Text excerpt:
From 6f33846eae0417e46772f4cafe493c3f558c4ad1 Mon Sep 17 00:00:00 2001
From: Matthias van de Meent <boekewurm+postgres@gmail.com>
Date: Fri, 25 Apr 2025 14:57:06 +0200
Subject: [PATCH v01 1/4] Expose visibility checking shim for index usage

This will be the backbone of a fix for visibility issues in gist and
sp-gist's index-only scan code in later commits.

The issue to be solved is index scans caching tuples in memory that
are being removed by a concurrently running vacuum; to the point that
the VACUUM process has removed the tuple and marked its page as
ALL_VISIBLE by the time the IOS code returns that tuple through
amgettuple.

While the structure of IndexScanDesc is updated, this new field is
located in an alignment gap, thus making this new field safe to use.
---
 src/include/access/relscan.h             |  1 +
 src/include/access/tableam.h             | 53 +++++++++++++++
 src/backend/access/index/indexam.c       |  6 ++
 src/backend/executor/nodeIndexonlyscan.c | 83 ++++++++++++++++--------
 src/backend/utils/adt/selfuncs.c         | 36 +++++++---
 5 files changed, 143 insertions(+), 36 deletions(-)

Action item A: Copy out the rows from the line that contains "Name the body" through the end of the rows, keeping both of those lines.

Dataset extract:
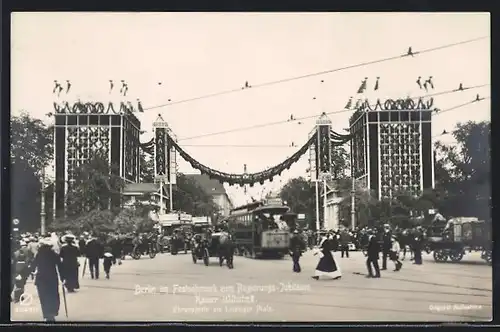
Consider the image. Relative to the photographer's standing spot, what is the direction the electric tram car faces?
facing the viewer and to the right of the viewer

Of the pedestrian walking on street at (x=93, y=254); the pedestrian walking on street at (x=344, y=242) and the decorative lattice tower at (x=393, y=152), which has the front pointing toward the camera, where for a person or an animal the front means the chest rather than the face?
the decorative lattice tower

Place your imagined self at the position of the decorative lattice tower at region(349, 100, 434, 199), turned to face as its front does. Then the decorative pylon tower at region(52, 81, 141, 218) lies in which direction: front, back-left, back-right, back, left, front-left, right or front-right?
right
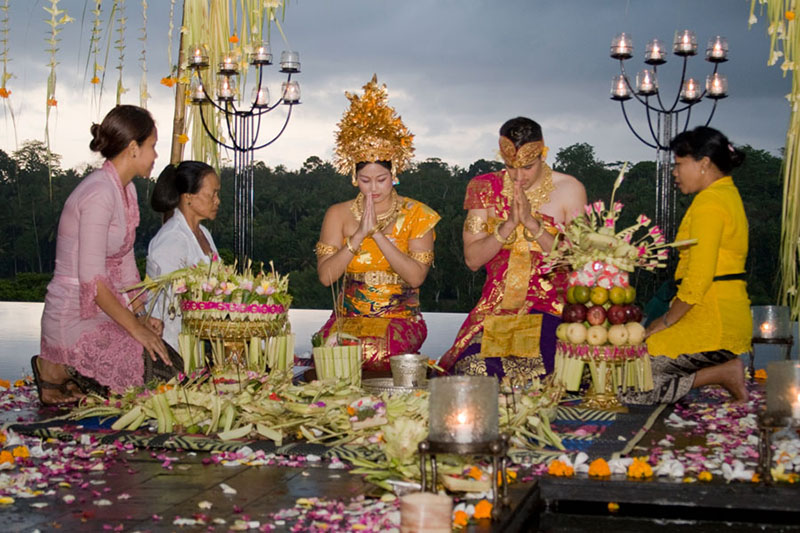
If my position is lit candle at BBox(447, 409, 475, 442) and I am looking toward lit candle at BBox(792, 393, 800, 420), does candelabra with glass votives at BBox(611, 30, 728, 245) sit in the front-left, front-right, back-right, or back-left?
front-left

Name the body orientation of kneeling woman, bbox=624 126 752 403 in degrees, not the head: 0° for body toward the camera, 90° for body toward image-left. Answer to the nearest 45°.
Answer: approximately 90°

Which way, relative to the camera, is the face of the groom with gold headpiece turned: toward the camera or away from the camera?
toward the camera

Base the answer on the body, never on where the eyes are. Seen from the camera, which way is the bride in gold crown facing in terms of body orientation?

Action item B: According to the patch message, where in IndexScanDesc is the new field placed?

Exercise solution A:
Name the body orientation of kneeling woman, bbox=624 126 752 403 in degrees, not the head: 0° for body toward the camera, 90° for body toward image-left. Answer to the nearest 45°.
Answer: approximately 90°

Which way, relative to the camera, is the face of the groom with gold headpiece turned: toward the camera or away from the camera?
toward the camera

Base the answer on the body, never on where the eyes are. Seen from the camera, which way is the bride in gold crown facing in terms of body orientation?

Exercise solution B: In an alignment gap.